L'impact a été immédiat. “Ño, comme nous vivons", a commenté un utilisateur. D'autres ont simplement écrit : “Ça fait mal”, “Bon Dieu, quel chagrin”, “Quelle tristesse”, “Jusqu'à quand et jusqu'où”.
Mais ce qui a suivi a aussi laissé une image puissante, en reflétant des dizaines de personnes se proposant de l'aider sans rien demander en retour. « Viens chez moi pour chercher », a écrit une internaute. « Je peux te donner un peu d'eau », a déclaré un autre utilisateur, reconnaissant qu'il subissait également une pénurie, mais qu'il pouvait quand même partager. « Mon frère a beaucoup d'eau, il t'en donnera », a assuré une Cubaine.
Certains ont même offert ce qu'ils avaient : « Si tu peux, fais venir un gallon de 20 litres… je suis vraiment désolé », a commenté une personne. D'autres demandaient l'adresse pour lui apporter de l'eau gratuitement. « L'eau n'est pas facturée, elle est donnée à ceux qui en ont besoin », a écrit une internaute.
Le geste de solidarité a finalement reçu une réponse. Peu après, Migdalia a elle-même remercié publiquement : « Je tiens à remercier José pour l'aide avec l'eau, et chaque personne merveilleuse qui m'a offert ce qu'elle avait. Mille mercis à tous ».

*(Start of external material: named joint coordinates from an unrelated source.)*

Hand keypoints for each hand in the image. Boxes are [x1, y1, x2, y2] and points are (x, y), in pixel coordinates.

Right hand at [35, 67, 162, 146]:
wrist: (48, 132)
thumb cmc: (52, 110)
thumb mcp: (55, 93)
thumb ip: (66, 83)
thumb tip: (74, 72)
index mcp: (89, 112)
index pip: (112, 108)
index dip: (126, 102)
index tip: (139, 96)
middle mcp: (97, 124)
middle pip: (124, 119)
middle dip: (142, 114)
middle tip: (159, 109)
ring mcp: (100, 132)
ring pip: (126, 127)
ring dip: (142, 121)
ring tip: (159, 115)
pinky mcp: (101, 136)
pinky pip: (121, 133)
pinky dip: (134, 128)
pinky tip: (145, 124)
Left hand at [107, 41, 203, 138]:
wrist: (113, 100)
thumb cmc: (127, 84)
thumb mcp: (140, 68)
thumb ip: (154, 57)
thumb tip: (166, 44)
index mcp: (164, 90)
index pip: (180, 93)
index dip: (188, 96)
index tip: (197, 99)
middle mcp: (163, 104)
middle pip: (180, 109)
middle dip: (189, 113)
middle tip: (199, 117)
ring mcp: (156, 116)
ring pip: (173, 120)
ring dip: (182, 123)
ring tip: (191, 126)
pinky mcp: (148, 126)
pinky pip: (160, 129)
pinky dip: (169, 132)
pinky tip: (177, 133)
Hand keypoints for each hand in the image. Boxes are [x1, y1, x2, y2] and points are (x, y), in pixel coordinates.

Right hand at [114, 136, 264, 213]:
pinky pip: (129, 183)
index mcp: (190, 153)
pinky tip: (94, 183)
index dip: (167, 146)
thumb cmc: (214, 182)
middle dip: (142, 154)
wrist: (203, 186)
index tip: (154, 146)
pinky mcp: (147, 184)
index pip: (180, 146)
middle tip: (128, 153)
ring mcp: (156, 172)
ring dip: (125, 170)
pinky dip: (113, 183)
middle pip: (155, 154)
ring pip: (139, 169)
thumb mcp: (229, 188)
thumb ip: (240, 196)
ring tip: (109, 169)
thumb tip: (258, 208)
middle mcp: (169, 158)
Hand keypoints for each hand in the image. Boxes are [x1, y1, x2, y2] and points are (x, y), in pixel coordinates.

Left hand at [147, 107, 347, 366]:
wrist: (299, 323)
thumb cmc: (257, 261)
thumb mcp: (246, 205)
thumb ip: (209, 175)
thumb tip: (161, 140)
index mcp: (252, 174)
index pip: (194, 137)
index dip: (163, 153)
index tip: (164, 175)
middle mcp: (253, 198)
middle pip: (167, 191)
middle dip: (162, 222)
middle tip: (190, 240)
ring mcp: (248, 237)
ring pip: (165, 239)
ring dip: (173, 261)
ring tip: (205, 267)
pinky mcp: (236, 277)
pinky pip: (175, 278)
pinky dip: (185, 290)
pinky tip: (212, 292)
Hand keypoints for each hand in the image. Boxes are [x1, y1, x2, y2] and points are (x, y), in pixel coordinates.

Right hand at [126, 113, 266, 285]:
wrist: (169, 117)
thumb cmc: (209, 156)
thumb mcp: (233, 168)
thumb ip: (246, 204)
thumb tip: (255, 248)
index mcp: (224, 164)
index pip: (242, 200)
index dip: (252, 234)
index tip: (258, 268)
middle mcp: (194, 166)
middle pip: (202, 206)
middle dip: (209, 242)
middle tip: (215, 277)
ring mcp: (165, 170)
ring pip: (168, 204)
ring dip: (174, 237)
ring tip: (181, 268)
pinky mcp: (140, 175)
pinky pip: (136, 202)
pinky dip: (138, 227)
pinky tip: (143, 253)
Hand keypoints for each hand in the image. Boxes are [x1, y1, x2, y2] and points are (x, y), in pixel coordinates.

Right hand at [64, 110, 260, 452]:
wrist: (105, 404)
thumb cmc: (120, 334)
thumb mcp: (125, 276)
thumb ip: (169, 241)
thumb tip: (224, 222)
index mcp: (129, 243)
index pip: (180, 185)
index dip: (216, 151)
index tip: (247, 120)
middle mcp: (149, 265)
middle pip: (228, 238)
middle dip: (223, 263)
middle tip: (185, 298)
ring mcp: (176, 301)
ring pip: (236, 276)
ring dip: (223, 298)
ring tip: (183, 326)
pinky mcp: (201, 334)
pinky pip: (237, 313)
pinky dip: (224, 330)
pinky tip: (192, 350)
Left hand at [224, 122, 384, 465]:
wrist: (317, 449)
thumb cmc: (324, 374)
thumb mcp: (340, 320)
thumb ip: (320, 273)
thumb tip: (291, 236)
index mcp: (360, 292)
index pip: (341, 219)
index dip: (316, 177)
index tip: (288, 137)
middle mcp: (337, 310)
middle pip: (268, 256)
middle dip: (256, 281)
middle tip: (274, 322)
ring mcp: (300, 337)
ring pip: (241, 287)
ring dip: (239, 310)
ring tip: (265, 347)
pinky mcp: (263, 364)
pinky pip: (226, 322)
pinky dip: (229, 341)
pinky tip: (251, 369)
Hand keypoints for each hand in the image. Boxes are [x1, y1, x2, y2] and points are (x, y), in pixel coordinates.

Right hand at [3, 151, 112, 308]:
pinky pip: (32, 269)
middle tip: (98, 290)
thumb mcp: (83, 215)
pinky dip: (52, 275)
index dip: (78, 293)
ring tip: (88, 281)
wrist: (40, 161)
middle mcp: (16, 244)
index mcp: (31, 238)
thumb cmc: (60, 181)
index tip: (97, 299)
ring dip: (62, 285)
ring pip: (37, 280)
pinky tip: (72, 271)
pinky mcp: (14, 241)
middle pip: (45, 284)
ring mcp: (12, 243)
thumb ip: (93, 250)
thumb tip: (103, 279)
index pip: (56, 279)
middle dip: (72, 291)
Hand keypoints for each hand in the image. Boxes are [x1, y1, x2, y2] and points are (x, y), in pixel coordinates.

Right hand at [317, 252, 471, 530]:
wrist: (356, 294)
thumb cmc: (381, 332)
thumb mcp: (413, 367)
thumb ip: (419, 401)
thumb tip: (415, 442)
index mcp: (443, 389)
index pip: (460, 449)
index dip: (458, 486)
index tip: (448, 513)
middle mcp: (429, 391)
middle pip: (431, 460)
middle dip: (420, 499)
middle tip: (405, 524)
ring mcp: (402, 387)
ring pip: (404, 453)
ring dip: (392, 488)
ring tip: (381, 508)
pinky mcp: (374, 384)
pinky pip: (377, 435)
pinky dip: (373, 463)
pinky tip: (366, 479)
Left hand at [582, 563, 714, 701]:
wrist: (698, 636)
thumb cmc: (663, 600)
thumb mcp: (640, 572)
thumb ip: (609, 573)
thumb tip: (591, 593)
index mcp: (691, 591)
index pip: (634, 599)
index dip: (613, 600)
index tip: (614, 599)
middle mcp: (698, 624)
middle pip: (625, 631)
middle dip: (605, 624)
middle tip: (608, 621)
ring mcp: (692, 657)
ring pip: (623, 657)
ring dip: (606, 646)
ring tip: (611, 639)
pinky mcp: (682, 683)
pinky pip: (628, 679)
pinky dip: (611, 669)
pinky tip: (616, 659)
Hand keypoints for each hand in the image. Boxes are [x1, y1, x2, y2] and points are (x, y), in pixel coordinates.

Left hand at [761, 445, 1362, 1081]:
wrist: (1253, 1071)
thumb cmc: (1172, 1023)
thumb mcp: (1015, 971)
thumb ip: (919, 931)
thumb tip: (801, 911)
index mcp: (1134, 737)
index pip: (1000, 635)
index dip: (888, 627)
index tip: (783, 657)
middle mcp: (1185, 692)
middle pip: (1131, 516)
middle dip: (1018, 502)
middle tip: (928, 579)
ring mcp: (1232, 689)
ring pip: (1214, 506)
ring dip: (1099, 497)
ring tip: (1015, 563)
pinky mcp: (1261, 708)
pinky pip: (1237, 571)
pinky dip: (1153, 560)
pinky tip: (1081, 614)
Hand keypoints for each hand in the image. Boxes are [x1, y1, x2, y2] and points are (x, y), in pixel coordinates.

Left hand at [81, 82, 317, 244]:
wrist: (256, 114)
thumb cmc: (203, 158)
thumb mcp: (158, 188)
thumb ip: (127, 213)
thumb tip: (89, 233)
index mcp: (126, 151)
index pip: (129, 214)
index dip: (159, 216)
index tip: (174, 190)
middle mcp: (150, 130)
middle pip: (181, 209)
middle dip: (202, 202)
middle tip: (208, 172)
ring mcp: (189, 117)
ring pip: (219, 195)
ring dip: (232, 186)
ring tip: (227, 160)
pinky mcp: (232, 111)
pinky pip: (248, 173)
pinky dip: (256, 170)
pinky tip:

Cependant, derrière le soulagement momentané se cache une question inconfortable : comment est-il possible qu'à Cuba, des personnes doivent « acheter un peu d'eau » pour se doucher ?
La publication a également suscité un débat politique dans les commentaires. Alors que certains ont blâmé le système et ont parlé ouvertement de "dictature", d'autres ont tenté de le justifier avec le discours du "blocus". Il y a eu des personnes qui ont même douté de la véracité du message, incapables de croire que la situation ait atteint ce niveau.
«Messieurs, je ne crois pas que la publication soit vraie... Cela ne peut pas se passer à Cuba... Qu'est-ce que le peuple cubain doit encore supporter ?» a écrit un Cubain.
Parmi ceux qui ont réagi se trouvait l'avocat cubain Manuel Viera, connu sur les réseaux sous le nom de “Manuel Viera Porelcambio”, qui a partagé les captures d'écran et a laissé un commentaire percutant : “J'ai été dans cette situation de nombreuses fois et je sais ce que cela fait de se retrouver privé d'un service de base vital comme l'eau, qui est en plus un droit pour tous”, a-t-il écrit.
Mais l'histoire ne s'arrête pas là.
Selon une autre capture partagée, Migdalia avait déjà commencé à dénoncer la situation plusieurs jours auparavant. Le 11 février, elle a écrit un message encore plus désespéré : « J'achète du pétrole pour pouvoir apporter de l'eau à 4 familles vulnérables. Aidez-moi de toute urgence, s'il vous plaît. »
En d'autres termes : on n'achète pas seulement l'eau. On achète aussi le carburant pour aller la chercher.
À Cuba, la pénurie a transformé l'essentiel en luxe. Avoir de l'eau à la maison, se doucher, laver, cuisiner ou prendre soin d'un ancien malade est devenu une lutte quotidienne, souvent silencieuse, qui n'apparaît pas dans les discours officiels.